A few other books have managed to sneak into the house in recent weeks.
From a little free library that has just opened in my village I picked up a lovely Oxford World Classics edition of The Good Soldier by Ford Maddox Brown and Family Matters by Nina Bawden. I’ve read a few of her novels so far and she impressed me with her insight into family dynamics.
I couldn’t resist the temptation of a discounted offer from Salt Publishing. So have ended up with The Litten Path by James Clarke. It’s a debut work set in a mining community and is described by Salt as “Grimly honest and tender, tough and lyrical, comic and painful, it is about class friction, the clash between the urban and the rural.” You by Phil Whittaker deals with a scenario that’s become sadly very common: the estrangement of a parent and child following a marital breakup. Whittaker tells the story of a father whose teenage daughter cut him out of her life after he left her mother. Now he is hoping to effect a reconciliation.
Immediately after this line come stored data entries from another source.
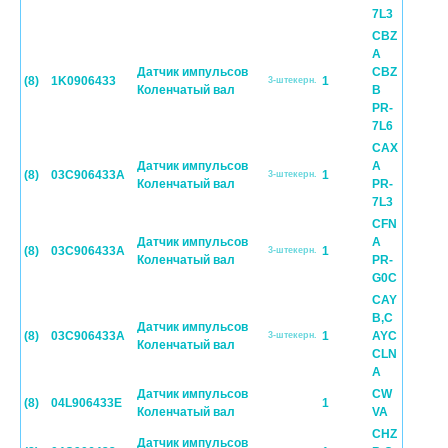
7L3
CBZ
A
Датчик импульсов
CBZ
(8)
1K0906433
1
3-штекерн.
Коленчатый вал
B
PR-
7L6
CAX
Датчик импульсов
A
(8)
03C906433A
1
3-штекерн.
Коленчатый вал
PR-
7L3
CFN
Датчик импульсов
A
(8)
03C906433A
1
3-штекерн.
Коленчатый вал
PR-
G0C
CAY
B,C
Датчик импульсов
(8)
03C906433A
1
AYC
3-штекерн.
Коленчатый вал
CLN
A
Датчик импульсов
CW
(8)
04L906433E
1
Коленчатый вал
VA
CHZ
Датчик импульсов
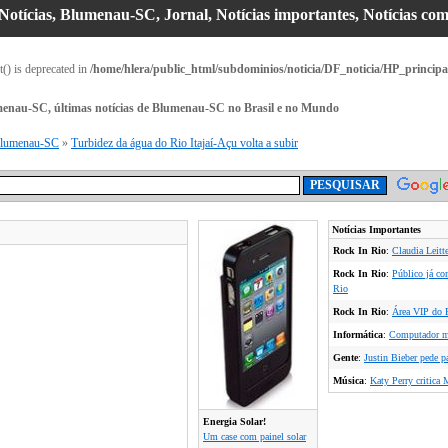
 Notícias, Blumenau-SC, Jornal, Notícias importantes, Notícias co
t() is deprecated in
/home/hlera/public_html/subdominios/noticia/DF_noticia/HP_principa
umenau-SC, últimas notícias de Blumenau-SC no Brasil e no Mundo
lumenau-SC
»
Turbidez da água do Rio Itajaí-Açu volta a subir
Notícias Importantes
Rock In Rio
:
Claudia Leitte
Rock In Rio
:
Público já co
Rio
Rock In Rio
:
Área VIP do R
Informática
:
Computador ma
Gente
:
Justin Bieber pede p
Música
:
Katy Perry critica 
Energia Solar!
Um case com painel solar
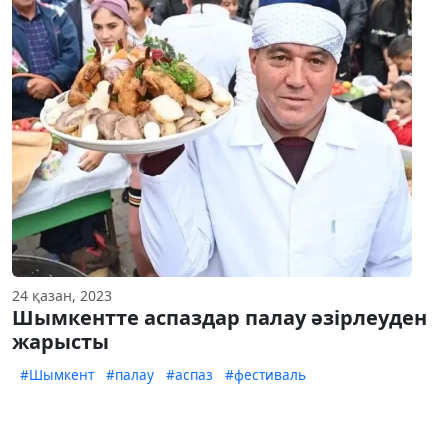
24 қазан, 2023
Шымкентте аспаздар палау әзірлеуден
жарысты
#Шымкент
#палау
#аспаз
#фестиваль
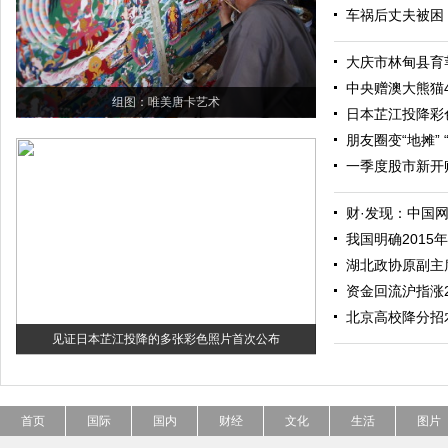
车祸后丈夫被困
大庆市林甸县育
中央赠澳大熊猫4
组图：唯美唐卡艺术
日本芷江投降彩
朋友圈变“地摊” 
一季度股市新开
财·发现：中国
我国明确2015
湖北政协原副主
资金回流沪指涨2.
北京高校降分招
见证日本芷江投降的多张彩色照片首次公布
首页
国际
国内
财经
文化
生活
图片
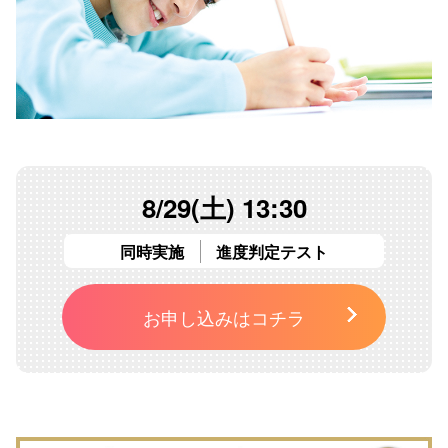
8/29(土) 13:30
同時実施
進度判定テスト
お申し込みはコチラ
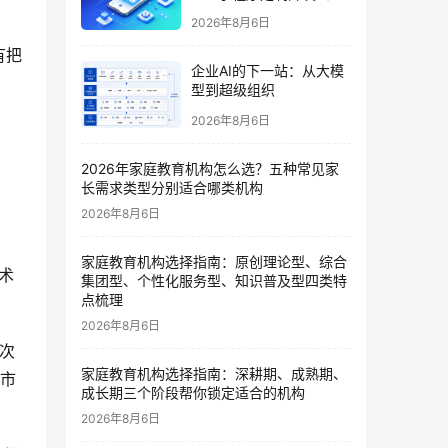
哪家好？2026垂直赛道测
2026年8月6日
评
有把
企业AI的下一站：从大模
型到超级组织
2026年8月6日
2026年家庭教育机构怎么选？五种常见家
长需求类型分别适合哪类机构
2026年8月6日
家庭教育机构选择指南：原创理论型、综合
术
集团型、个性化服务型、知识普及型四类特
点梳理
2026年8月6日
次
家庭教育机构选择指南：深耕期、成熟期、
区市
成长期三个阶段帮你锁定适合的机构
2026年8月6日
Also added to the bookshelves are two new publications that I’d ordered immediately I heard about them. The Wild Silence by Raynor Winn is a follow up to her wonderful memoir The Salt Path in which Raynor and her husband Winn, walked a 600+ mile coastal path after they were made homeless. The new book finds them living on an old cider farm as a result of a generous stranger. In Two Minds by Alis Hawkins is the third in her historical fiction series set in Wales, featuring the coroner Harry Probert-Lloyd. I loved the first book in the series, None So Blind for its evocation of 19th century rural Wales. Now I just have to decide whether to read the new one or go back to book number 2 which is also awaiting my attention.
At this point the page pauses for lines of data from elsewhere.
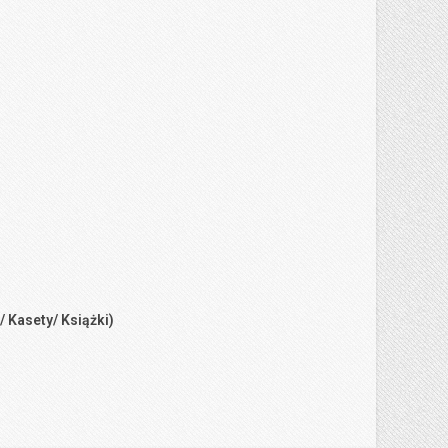
/ Kasety/ Książki)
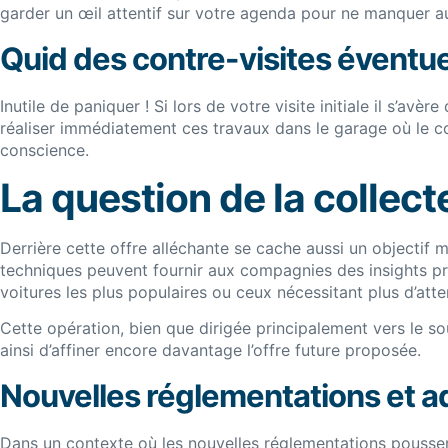
garder un œil attentif sur votre agenda pour ne manquer 
Quid des contre-visites éventue
Inutile de paniquer ! Si lors de votre visite initiale il s’avè
réaliser immédiatement ces travaux dans le garage où le co
conscience.
La question de la collec
Derrière cette offre alléchante se cache aussi un objectif 
techniques peuvent fournir aux compagnies des insights préc
voitures les plus populaires ou ceux nécessitant plus d’atte
Cette opération, bien que dirigée principalement vers le
ainsi d’affiner encore davantage l’offre future proposée.
Nouvelles réglementations et a
Dans un contexte où les nouvelles réglementations poussent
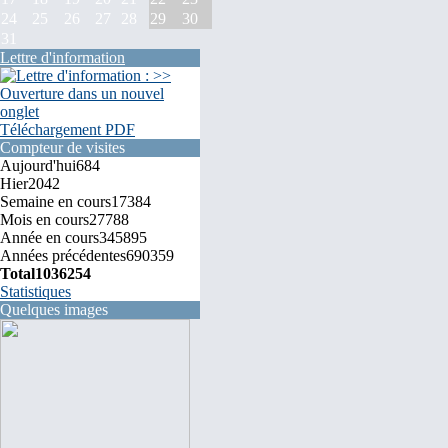
24
25
26
27
28
29
30
31
Lettre d'information
Téléchargement PDF
Compteur de visites
Aujourd'hui
684
Hier
2042
Semaine en cours
17384
Mois en cours
27788
Année en cours
345895
Années précédentes
690359
Total
1036254
Statistiques
Quelques images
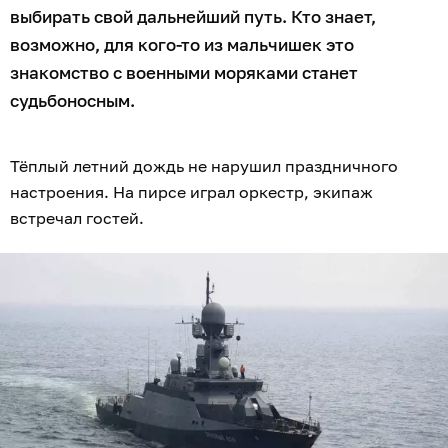
выбирать свой дальнейший путь. Кто знает,
возможно, для кого-то из мальчишек это
знакомство с военными моряками станет
судьбоносным.
Тёплый летний дождь не нарушил праздничного
настроения. На пирсе играл оркестр, экипаж
встречал гостей.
The post has also brought me three novels that I won in a giveaway with Dome Press. The only one I’d heard of previously is Blood Orange by Harriet Tyce which features a female lawyer who takes on the case of a woman accused of murder. Tangerine by Christine Morgan grabbed my attention when I saw it described as a novel of obsession and control played out in the medinas and backstreets of 1950s Tangier; a blend of Highsmith and du Maurier. Both of these sounds good choices for dark winter nights. The Last Day by Andrew Hunter Murray, is going to challenge me to read outside my normal reading zone. It’s a dystopian tale that imagines a world where as a result of a solar catastrophe earth’s rotation has come to a full stop. One half of the globe is now permanently sunlit, the other half trapped in an endless night.
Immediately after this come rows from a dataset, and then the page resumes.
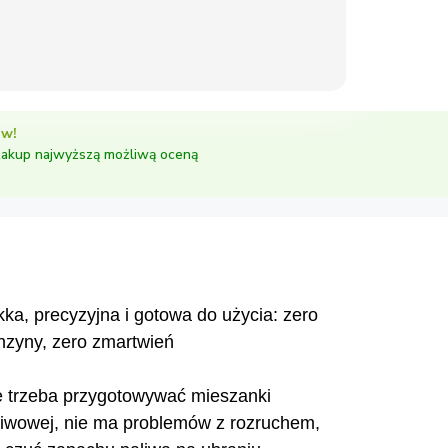
ów!
zakup najwyższą możliwą oceną
kka, precyzyjna i gotowa do użycia: zero
nzyny, zero zmartwień
e trzeba przygotowywać mieszanki
liwowej, nie ma problemów z rozruchem,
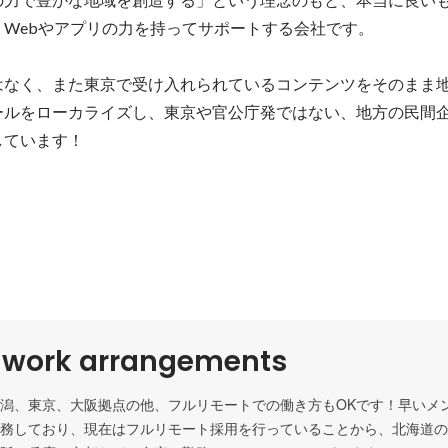
Webやアプリの力を持ってサポートする会社です。

はなく、また東京で受け入れられているコンテンツをそのまま
ツールをローカライズし、東京や官公庁発ではない、地方の民間
しています！
e work arrangements
潟、東京、大阪拠点の他、フルリモートでの働き方もOKです！早いメ
務しており、現在はフルリモート採用を行っていることから、北海道の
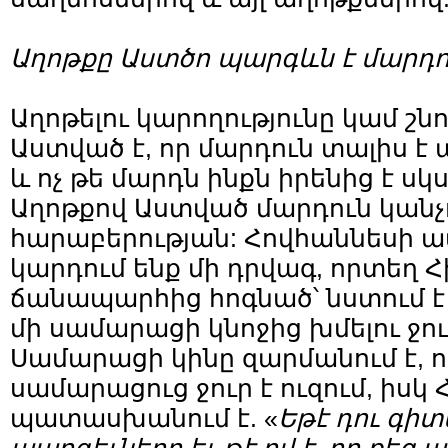
Աղոթքը Աստծո պարգևն է մարդո
Աղոթելու կարողությունը կամ շնո
Աստված է, որ մարդուն տալիս է 
և ոչ թե մարդն ինքն իրենից է սկս
Աղոթքով Աստված մարդուն կանչո
հարաբերության: Հովհաննեսի 
կարդում ենք մի դրվագ, որտեղ Հ
ճանապարհից հոգնած՝ նստում է 
մի սամարացի կնոջից խմելու ջու
Սամարացի կինը զարմանում է, 
սամարացուց ջուր է ուզում, իսկ 
պատասխանում է. «
Եթէ դու գիտ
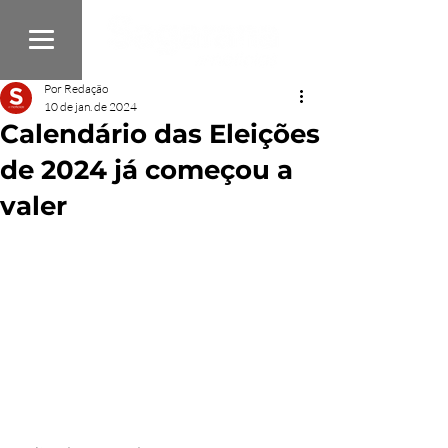
Por Redação
10 de jan. de 2024
Calendário das Eleições
de 2024 já começou a
valer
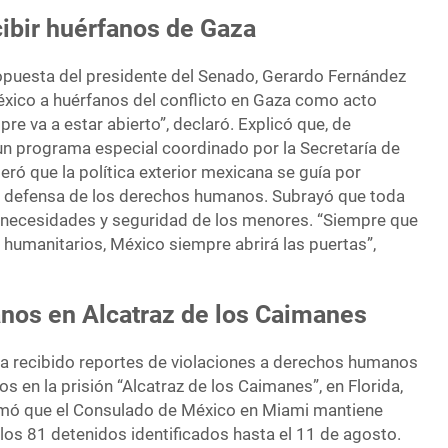
ibir huérfanos de Gaza
opuesta del presidente del Senado, Gerardo Fernández
xico a huérfanos del conflicto en Gaza como acto
re va a estar abierto”, declaró. Explicó que, de
 un programa especial coordinado por la Secretaría de
teró que la política exterior mexicana se guía por
 y defensa de los derechos humanos. Subrayó que toda
as necesidades y seguridad de los menores. “Siempre que
 humanitarios, México siempre abrirá las puertas”,
os en Alcatraz de los Caimanes
a recibido reportes de violaciones a derechos humanos
s en la prisión “Alcatraz de los Caimanes”, en Florida,
mó que el Consulado de México en Miami mantiene
os 81 detenidos identificados hasta el 11 de agosto.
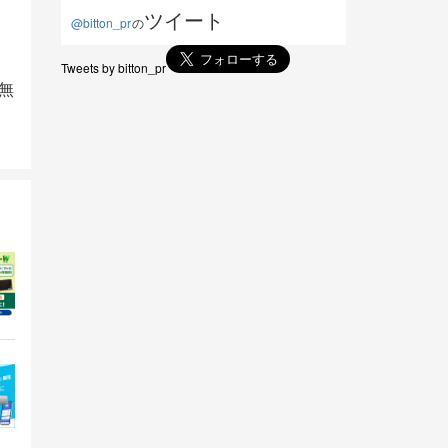
ツイート
@bitton_pr
の
Tweets by bitton_pr
無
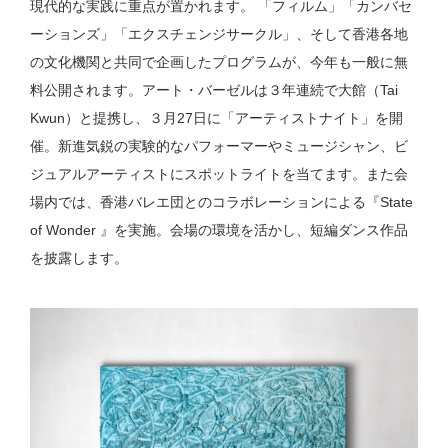
現代的な実践に重点が置かれます。 「フィルム」「カンバセ
ーションズ」「エクスチェンジサークル」、そして香港各地
の文化機関と共同で企画したプログラムが、今年も一般に無
料公開されます。アート・バーゼルは３年連続で大館（Tai
Kwun）と提携し、３月27日に「アーティストナイト」を開
催。新進気鋭の実験的なパフォーマーやミュージシャン、ビ
ジュアルアーティストにスポットライトを当てます。また会
場内では、香港バレエ団とのコラボレーションによる『State
of Wonder 』を実施。会場の環境を活かし、短編ダンス作品
を披露します。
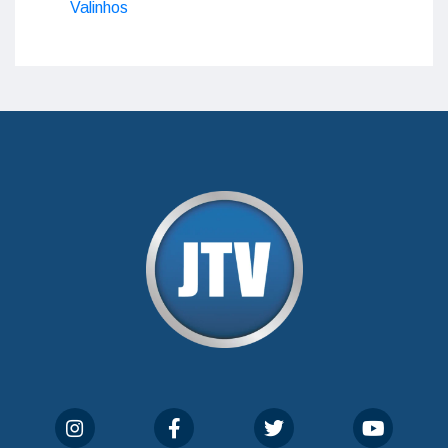
Valinhos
What I haven’t mentioned are the ten e-books I bought; the product of over-enthusiastic late-night clicking. I should really try to curb this habit because I rarely get around to reading electronically these days.
The result of all this buying is that my TBR has shot up again. If I can exercise some restraint for the remainder of the year it should stay below the end of 2019 level. But if it doesn’t, I’m not going to fret about it when the very act of buying can bring so much pleasure (plus give some badly needed income to booksellers and authors).